Question of the Week: 11/27-12/3/23

In the spirit of the new ECW blog series… Who are you thankful for in your history journey?



12 Responses to Question of the Week: 11/27-12/3/23

  1. I am most thankful for having made friends with Horace Mewborn, a neighbor who showed me real history. Also for having met and listened to Ed Bears.

  2. In 1959 my father was transferred to Fremont Ohio. I attended Rutherford B Hayes Elementary School from first to fourth grade. A block from my home was the Hayes home and burial site. For four years i was able to visit RBH museum weekly, that sparked my interest in the Civil War and history in general. From a uniform the Hayes had been wounded in to a collection civil war weapons and artifacts i was hooked. Fremont was known for Fort Stevens in the war of 1812. The town library was built on the fort site and contained artifacts from the 1814 battle there, including the cannon that defended the fort.

  3. To my grandpa George Dick who as a 16th BDay present gave me a 10 day visit to the eastern battlefields…I selected the fields & conducted most of the tours while he drove & made the motel reservations as I taught him about the war…my first visits from Wisconsin…an incredible experience & bonding during the Centennial!

  4. If you are asking who, then I must say my late father and Bruce Catton. I live in England and saved my pennies to buy The Penguin Book of The American Civil War in the midmid sixties and had been published in America by American Heritage. My father seemed to know so much and encouraged me to find out more. If you asked what then I have to say having toy soldiers with grey uniforms as well as those with blue. Finally I cannot forget collecting the complete set of Civil War News bubble gum cards. My mother disapproved but I still managed to be the first person at school to have a complete set and still have them as well as a large book collection.

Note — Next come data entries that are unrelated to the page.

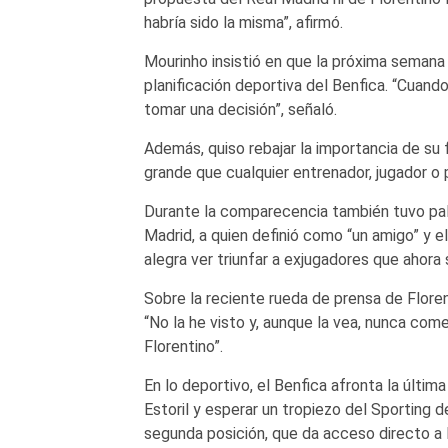
habría sido la misma”, afirmó.
Mourinho insistió en que la próxima semana 
planificación deportiva del Benfica. “Cuan
tomar una decisión”, señaló.
Además, quiso rebajar la importancia de su 
grande que cualquier entrenador, jugador o 
Durante la comparecencia también tuvo pala
Madrid, a quien definió como “un amigo” y e
alegra ver triunfar a exjugadores que ahor
Sobre la reciente rueda de prensa de Flore
“No la he visto y, aunque la vea, nunca co
Florentino”.
En lo deportivo, el Benfica afronta la última
Estoril y esperar un tropiezo del Sporting d
segunda posición, que da acceso directo a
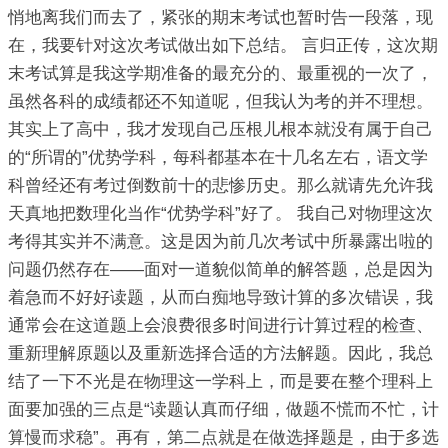
悄地离我们而去了，紧张的期末考试也暂时告一段落，现
在，我要针对这次考试做出如下总结。 言归正传，这次期
末考试算是我这学期准备的最充分的、最重视的一次了，
虽然各科的成绩都还不知道呢，但我认为考的并不理想。
其实上了高中，我才发现自己压根儿根本就没有属于自己
的“所谓的”优势学科，每科都基本在十几名左右，语文学
科曾经还有考过倒数前十的悲惨历史。那么就请先允许我
天真地把数理化当作“优势学科”好了。 我自己对物理这次
考得其实并不满意。这是因为前几次考试中所暴露出啦的
问题仍然存在——面对一道貌似简单的解答题，总是因为
着急而不好好读题，从而白痴地导致计算的多次错误，我
通常会在这道题上会浪费很多时间进行计算过程的检查、
重新理解原题以及重新选择合适的方法解题。因此，我总
结了一下不光是在物理这一学科上，而是要在整个理科上
面要加强的三点是“读题认真而仔细，做题不慌而不忙，计
算慢而求稳”。再有，第二点就是在做选择题是，由于多选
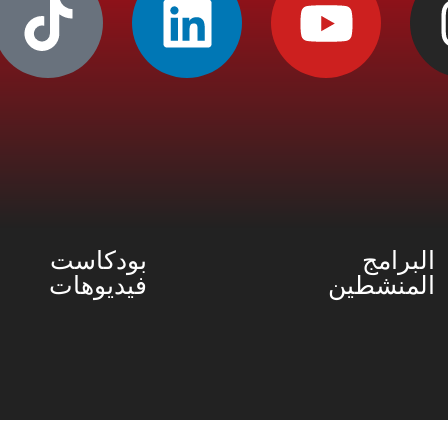
البرامج
بودكاست
المنشطين
فيديوهات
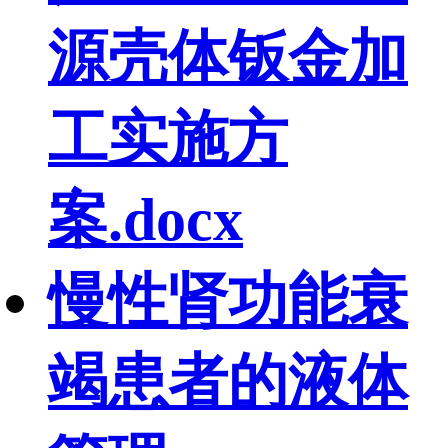
源壳体钣金加
工实施方
案.docx
慢性肾功能衰
竭患者的液体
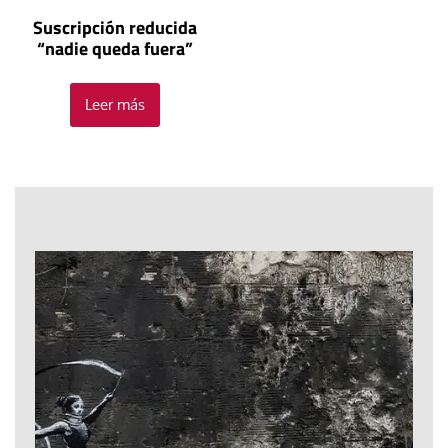
Suscripción reducida
“nadie queda fuera”
Leer más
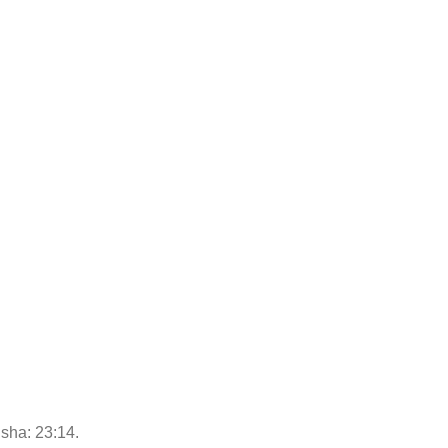
Isha: 23:14.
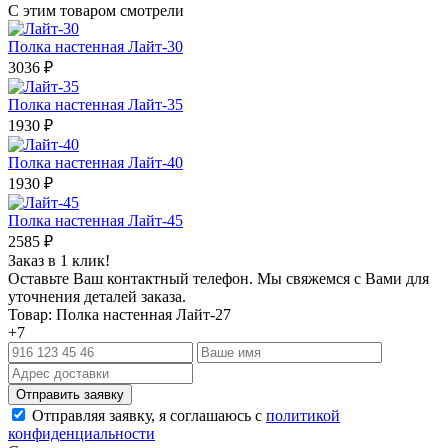
С этим товаром смотрели
Полка настенная Лайт-30
3036
₽
Полка настенная Лайт-35
1930
₽
Полка настенная Лайт-40
1930
₽
Полка настенная Лайт-45
2585
₽
Заказ в 1 клик!
Оставьте Ваш контактный телефон. Мы свяжемся с Вами для
уточнения деталей заказа.
Товар: Полка настенная Лайт-27
+7
Отправляя заявку, я соглашаюсь с
политикой
конфиденциальности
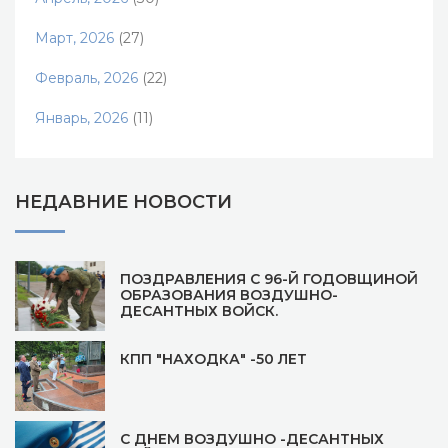
Март, 2026
(27)
Февраль, 2026
(22)
Январь, 2026
(11)
НЕДАВНИЕ НОВОСТИ
ПОЗДРАВЛЕНИЯ С 96-Й ГОДОВЩИНОЙ
ОБРАЗОВАНИЯ ВОЗДУШНО-
ДЕСАНТНЫХ ВОЙСК.
КПП "НАХОДКА" -50 ЛЕТ
С ДНЕМ ВОЗДУШНО -ДЕСАНТНЫХ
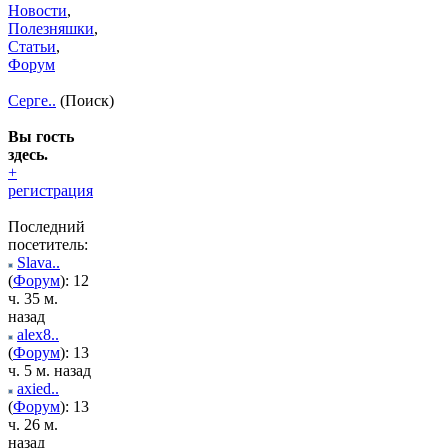
Новости
,
Полезняшки
,
Статьи
,
Форум
Серге..
(Поиск)
Вы гость
здесь.
+
регистрация
Последний
посетитель:
Slava..
(
Форум
): 12
ч. 35 м.
назад
alex8..
(
Форум
): 13
ч. 5 м. назад
axied..
(
Форум
): 13
ч. 26 м.
назад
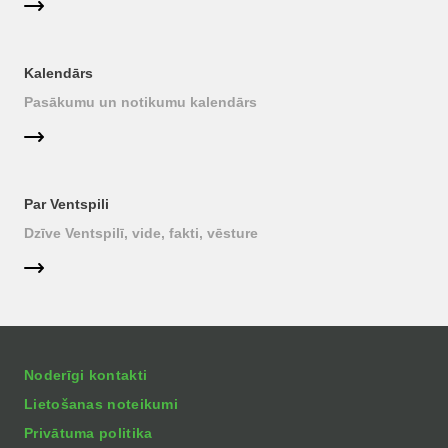
Kalendārs
Pasākumu un notikumu kalendārs
Par Ventspili
Dzīve Ventspilī, vide, fakti, vēsture
Noderīgi kontakti
Lietošanas noteikumi
Privātuma politika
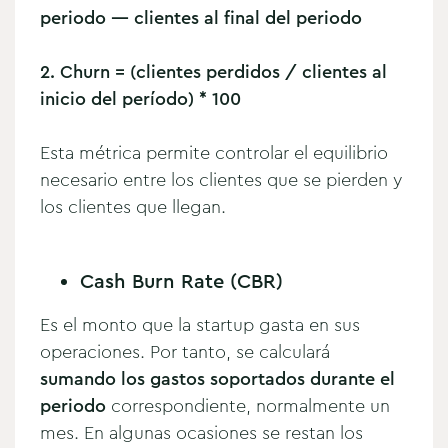
periodo — clientes al final del periodo
2. Churn = (clientes perdidos / clientes al
inicio del período) * 100
Esta métrica permite controlar el equilibrio
necesario entre los clientes que se pierden y
los clientes que llegan.
Cash Burn Rate (CBR)
Es el monto que la startup gasta en sus
operaciones. Por tanto, se calculará
sumando los gastos soportados durante el
periodo
correspondiente, normalmente un
mes. En algunas ocasiones se restan los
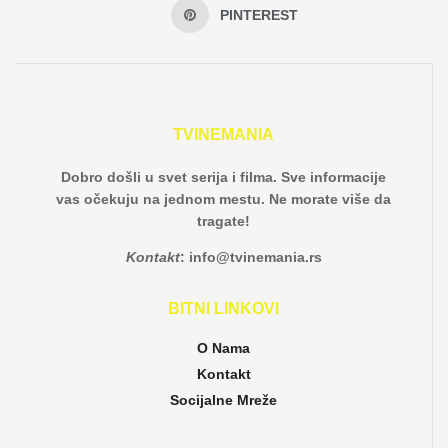
PINTEREST
TVINEMANIA
Dobro došli u svet serija i filma. Sve informacije
vas očekuju na jednom mestu. Ne morate više da
tragate!
Kontakt
:
info@tvinemania.rs
BITNI LINKOVI
O Nama
Kontakt
Socijalne Mreže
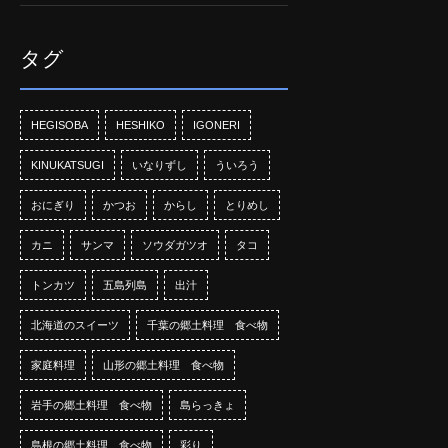
タグ
HEGISOBA
HESHIKO
IGONERI
KINUKATSUGI
いなりずし
ういろう
おにぎり
かつお
からし
とりめし
カニ
サンマ
ソウダガツオ
タコ
トンカツ
五島列島
出汁
北海道のスイーツ
千葉の郷土料理 食べ物
家庭料理
山形の郷土料理 食べ物
岩手の郷土料理 食べ物
島らっきょ
島根の郷土料理 食べ物
彩り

I have a very patient wife!

  5. My parents for the World Book Encyclopedia set they purchased for myself and my siblings when I was very young. It was in those pages that I first became aware of events and eras like those of America’s colonial period and the Civil War. They also provided me the means to investigate and research many things I was seeing on TV and in movies, like when “Cowboys and Indians” were going at it.

    As far as any actual historical figures who made an impact on me, I have to say the first and still most enduring and endearing one for me is Nathaniel Green.

  6. My parents who encouraged a 7 year old by taking me to Gettysburg; my wife who tolerates me researching, writing and traveling; and Gary Gallagher who taught me to do things right on my Master’s Thesis.

  7. My paternal grabdfather whio died 20 years before I was born. He was eight years old at the Civil War’s beginning. He was a schoolteacher in a one room schoolhouse in the late 19th century. He stored his library in the attic of the farmhouse that my faterh purchased from him. When I came down with a communicable disease, I was quarantined at home for a month while in elementary school. As I got better, I became very bored and decided to explore the house and eventually found my way to the attic where I discovered his library. It included textbooks for the students he taught in a one- room schoolhouse, that were filled with the adventures of the soldiers in the most recent war that had been fought when he was teaching. I was hooked! Since we lived less than an hour from the Gettysburg battlefield, my first trip there after reading about it in a style meant for elementary school students, I couldn’t help myself. I still can’t.